2. The position has been reviewed with a view to aligning the asset classification norms applicable to All India Financial Institutions with those for banks. Accordingly, the Paragraph No.2.5.3.4 (iii) of the above Master Circular is amended as follows:-
| Existing Paragraph 2.5.3.4(iii) | Revised Paragraph 2.5.3.4(iii) |
| If any credit facility availed by the issuer of the security is classified as NPA in the books of the FI, investment in any of the securities issued by the same issuer would also be treated as NPI. | If any credit facility availed of by the issuer is classified as NPA in the books of the FI, investment in any of the securities, including preference shares issued by the same issuer would also be treated as NPI and vice versa.

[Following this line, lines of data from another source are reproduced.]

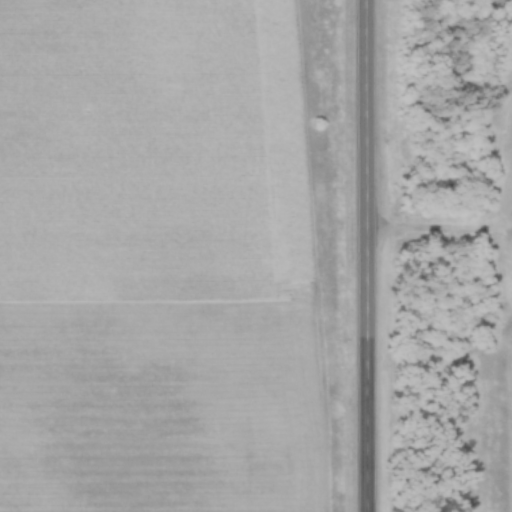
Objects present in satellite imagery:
road: (368, 256)
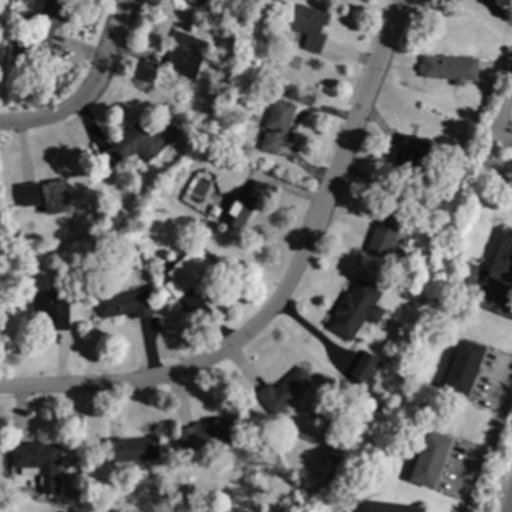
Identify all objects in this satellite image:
building: (210, 0)
building: (206, 1)
road: (500, 8)
building: (48, 20)
building: (47, 21)
building: (309, 27)
building: (309, 27)
building: (17, 51)
building: (186, 55)
building: (184, 56)
building: (449, 68)
building: (447, 69)
building: (234, 90)
road: (97, 96)
road: (497, 118)
building: (276, 125)
building: (275, 127)
building: (137, 144)
building: (138, 144)
building: (411, 151)
building: (409, 154)
building: (176, 177)
building: (28, 195)
building: (46, 196)
building: (54, 198)
building: (238, 211)
building: (237, 212)
building: (383, 234)
building: (384, 234)
building: (17, 246)
building: (502, 259)
building: (503, 259)
building: (77, 269)
building: (187, 271)
building: (187, 272)
building: (466, 274)
building: (464, 281)
road: (284, 294)
building: (190, 304)
building: (124, 305)
building: (125, 305)
building: (50, 309)
building: (355, 310)
building: (49, 311)
building: (355, 311)
building: (364, 367)
building: (464, 367)
building: (462, 368)
building: (363, 369)
building: (284, 392)
building: (281, 393)
building: (429, 394)
building: (425, 424)
building: (205, 436)
building: (202, 437)
building: (131, 449)
road: (489, 449)
building: (130, 451)
building: (35, 459)
building: (335, 459)
building: (429, 459)
building: (429, 461)
building: (37, 465)
building: (316, 475)
road: (510, 506)
building: (386, 507)
building: (387, 508)
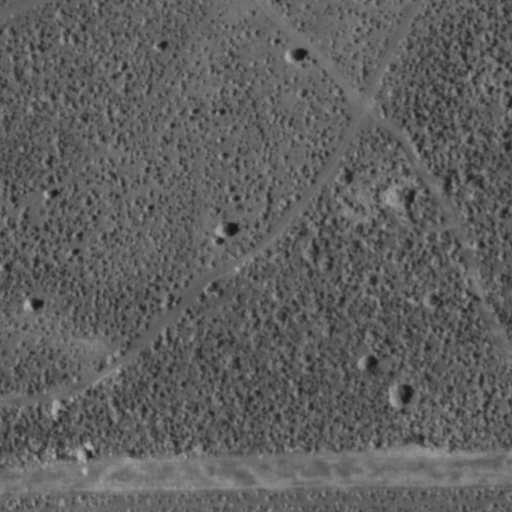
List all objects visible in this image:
road: (207, 144)
road: (250, 248)
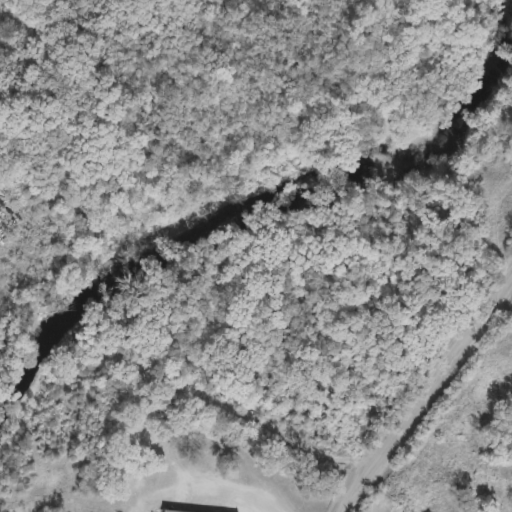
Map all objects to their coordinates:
river: (245, 216)
road: (426, 391)
road: (229, 496)
building: (173, 510)
building: (174, 511)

However, if only the preference shares are classified as NPI, the investment in any of the other performing securities issued by the same issuer may not be classified as NPI and any performing credit facilities granted to that borrower need not be treated as NPA.1 |
Yours faithfully,
(Rajinder Kumar)
Chief General Manager
1 The preference share are subordinate to bank loans and therefore it is possible that the borrowing company is generating enough surplus to service the bank loan, but not to pay dividend on the preference shares. In addition, the non-payment of dividend on preference shares does not expose the borrowing entity to the risk of initiation of bankruptcy proceedings by the holders of the preference shares. Therefore, it is not necessary to downgrade loans in a situation where the investments in the preference shares had become non-performing investments. However, the converse is not true. If a loan becomes non-performing, the investment in preference shares being subordinate to bank loans will have certainly turned non-performing.